Open elrayle opened 3 years ago
The Camden NJ URI should be http://id.loc.gov/authorities/names/n80010449. The one listed is for the county. Should I update the test here: https://github.com/LD4P/qa_server/blob/master/lib/generators/qa_server/templates/config/authorities/linked_data/scenarios/locnames_ld4l_cache_validation.yml?
That said, I think the issue here is that once the punctation is removed we get results with much longer text strings than the cataloger provides in the search. If greater precision isn't possible, I think we're ok to change the position to 20 or so, since we now have pagination.
Added a pull request https://github.com/LD4P/qa_server/pull/407 to fix the URI. Still this test will failed under the current search.
@dave The relevancy (after removing punctuation) still seems to not be precise enough. See: https://lookup.ld4l.org/authorities/search/linked_data/locnames_new_ld4l_cache/geographic?q=Camden%20NJ&maxRecords=20
Searching for Camden N.J.
returns the expected subject as the second result. The data uses state abbreviations instead of postal codes, such that Camden NJ
does not include the subject.
@sfolsom will contact LOC to see if the postal code version could be added as a variant.
@kefo and @thisismattmiller have you ever considered add an alt label for stateside locations with the present day postal abbreviations? https://about.usps.com/who-we-are/postal-history/state-abbreviations.htm We're having a bear of a time trying to support searches that include the new (1963-) abbreviations when the labels do not include them. E.g. for "Seattle, Wash." would also have the label "Seattle, WA".
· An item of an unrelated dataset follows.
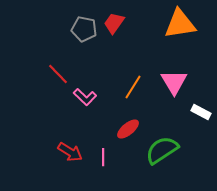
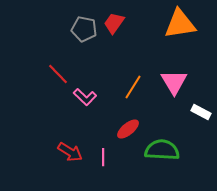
green semicircle: rotated 36 degrees clockwise
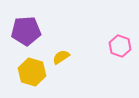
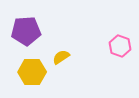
yellow hexagon: rotated 16 degrees counterclockwise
I have considered this in the past.
Allow me to perpend on this for a few days and ask some questions. There is a project that we intend to do soon that will require us to evaluate all geographic headings in the system so this is a timely idea. It would make sense to include it, assuming there's no issue that arises.
@kefo At a bare minimum, having "Seattle, WA" as a variant label would allow our search to find it with q=Seattle WA
.
The new indexing scheme has the following impact on LOCNAMES accuracy tests:
All tests are passing except one, which was failing before the indexing change. Before it was not found at all. After it is found, but not by the expected position. This issue is to explore and document why that one test continues to fail.